▸ Exercise
For the entries below, the result should be an exact transcription of the lines from the one with "left elbow: (549, 349)" up to and including the one with "left eye: (704, 117)", and only those.

(Collected data)
^^^^^^^^

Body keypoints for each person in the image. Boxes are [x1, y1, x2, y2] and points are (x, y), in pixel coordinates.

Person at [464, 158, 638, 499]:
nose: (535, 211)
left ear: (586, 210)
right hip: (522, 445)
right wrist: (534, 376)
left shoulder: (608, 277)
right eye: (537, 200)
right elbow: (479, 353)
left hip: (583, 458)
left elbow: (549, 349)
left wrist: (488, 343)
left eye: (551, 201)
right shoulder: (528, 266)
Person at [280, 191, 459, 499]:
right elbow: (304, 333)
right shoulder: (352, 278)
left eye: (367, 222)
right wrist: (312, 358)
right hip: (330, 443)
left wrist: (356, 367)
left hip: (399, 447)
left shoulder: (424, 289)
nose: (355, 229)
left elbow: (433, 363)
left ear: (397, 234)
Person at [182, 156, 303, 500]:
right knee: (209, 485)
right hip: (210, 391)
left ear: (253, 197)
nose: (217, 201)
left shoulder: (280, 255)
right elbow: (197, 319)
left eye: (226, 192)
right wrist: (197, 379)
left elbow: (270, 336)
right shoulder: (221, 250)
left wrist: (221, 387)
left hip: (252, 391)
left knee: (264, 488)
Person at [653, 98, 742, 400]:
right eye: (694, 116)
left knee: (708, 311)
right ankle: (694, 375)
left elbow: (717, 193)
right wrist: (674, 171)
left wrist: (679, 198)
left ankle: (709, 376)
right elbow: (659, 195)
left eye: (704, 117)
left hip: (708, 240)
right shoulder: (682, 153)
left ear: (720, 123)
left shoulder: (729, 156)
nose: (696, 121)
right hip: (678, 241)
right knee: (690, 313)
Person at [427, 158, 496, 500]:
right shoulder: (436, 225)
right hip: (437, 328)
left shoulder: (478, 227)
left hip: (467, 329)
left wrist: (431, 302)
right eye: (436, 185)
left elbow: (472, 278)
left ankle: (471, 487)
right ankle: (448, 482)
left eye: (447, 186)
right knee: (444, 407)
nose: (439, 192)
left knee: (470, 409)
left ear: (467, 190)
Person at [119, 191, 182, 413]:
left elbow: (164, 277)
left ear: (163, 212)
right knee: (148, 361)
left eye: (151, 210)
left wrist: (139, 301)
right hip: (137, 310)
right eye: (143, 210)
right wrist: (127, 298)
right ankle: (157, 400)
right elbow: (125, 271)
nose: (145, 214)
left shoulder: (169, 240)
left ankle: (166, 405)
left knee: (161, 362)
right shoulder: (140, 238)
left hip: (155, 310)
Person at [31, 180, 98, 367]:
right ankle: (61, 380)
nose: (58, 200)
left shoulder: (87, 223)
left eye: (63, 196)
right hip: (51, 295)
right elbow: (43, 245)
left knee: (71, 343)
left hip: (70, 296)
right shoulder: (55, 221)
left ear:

^^^^^^^^

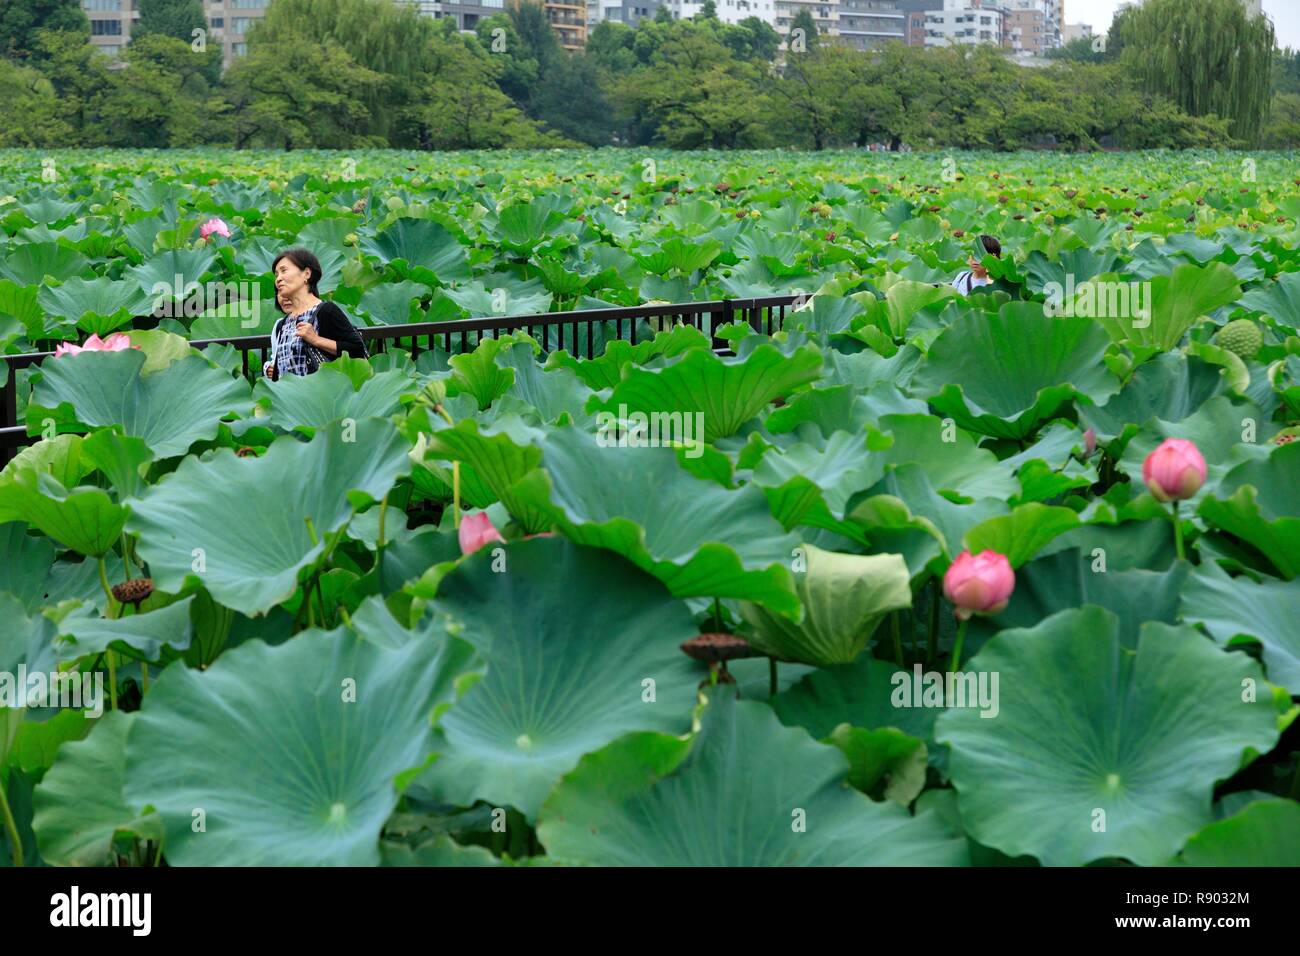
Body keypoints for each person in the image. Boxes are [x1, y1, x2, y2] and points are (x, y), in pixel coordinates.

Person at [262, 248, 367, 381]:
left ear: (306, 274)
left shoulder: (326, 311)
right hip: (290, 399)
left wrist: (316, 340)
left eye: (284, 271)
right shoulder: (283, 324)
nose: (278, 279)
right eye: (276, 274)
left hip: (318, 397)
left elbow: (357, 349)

^^^^^^^^

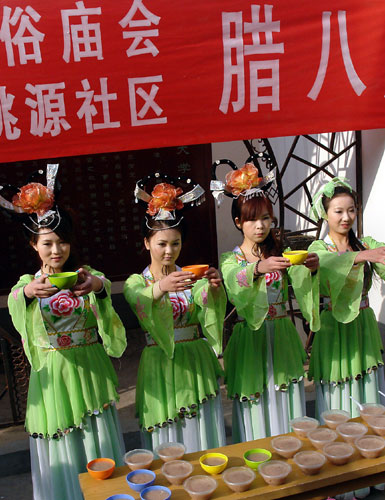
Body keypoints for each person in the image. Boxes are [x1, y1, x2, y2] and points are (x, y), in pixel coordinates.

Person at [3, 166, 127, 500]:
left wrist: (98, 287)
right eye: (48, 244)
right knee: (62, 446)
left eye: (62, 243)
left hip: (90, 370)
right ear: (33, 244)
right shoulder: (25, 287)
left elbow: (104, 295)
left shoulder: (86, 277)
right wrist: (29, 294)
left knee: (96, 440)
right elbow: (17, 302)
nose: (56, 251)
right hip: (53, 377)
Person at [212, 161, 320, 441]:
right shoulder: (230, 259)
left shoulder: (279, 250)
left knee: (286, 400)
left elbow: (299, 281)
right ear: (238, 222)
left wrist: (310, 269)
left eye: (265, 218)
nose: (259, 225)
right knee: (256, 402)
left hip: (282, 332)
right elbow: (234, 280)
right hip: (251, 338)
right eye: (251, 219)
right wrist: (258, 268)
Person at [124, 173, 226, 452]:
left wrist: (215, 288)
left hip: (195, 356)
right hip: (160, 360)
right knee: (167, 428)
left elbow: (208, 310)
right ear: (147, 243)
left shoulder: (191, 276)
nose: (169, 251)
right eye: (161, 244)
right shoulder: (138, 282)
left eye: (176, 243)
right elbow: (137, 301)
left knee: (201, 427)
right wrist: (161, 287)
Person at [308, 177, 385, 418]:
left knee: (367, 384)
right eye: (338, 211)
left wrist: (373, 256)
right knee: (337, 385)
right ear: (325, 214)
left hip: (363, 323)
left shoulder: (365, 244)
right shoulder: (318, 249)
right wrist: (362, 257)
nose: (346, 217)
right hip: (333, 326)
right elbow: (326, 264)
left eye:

^^^^^^^^

▸ Finished exercise
left elbow: (549, 349)
left wrist: (488, 343)
left eye: (551, 201)
right shoulder: (528, 266)
Person at [280, 191, 459, 499]:
right elbow: (304, 333)
right shoulder: (352, 278)
left eye: (367, 222)
right wrist: (312, 358)
right hip: (330, 443)
left wrist: (356, 367)
left hip: (399, 447)
left shoulder: (424, 289)
nose: (355, 229)
left elbow: (433, 363)
left ear: (397, 234)
Person at [182, 156, 303, 500]:
right knee: (209, 485)
right hip: (210, 391)
left ear: (253, 197)
nose: (217, 201)
left shoulder: (280, 255)
right elbow: (197, 319)
left eye: (226, 192)
right wrist: (197, 379)
left elbow: (270, 336)
right shoulder: (221, 250)
left wrist: (221, 387)
left hip: (252, 391)
left knee: (264, 488)
Person at [653, 98, 742, 400]:
right eye: (694, 116)
left knee: (708, 311)
right ankle: (694, 375)
left elbow: (717, 193)
right wrist: (674, 171)
left wrist: (679, 198)
left ankle: (709, 376)
right elbow: (659, 195)
left eye: (704, 117)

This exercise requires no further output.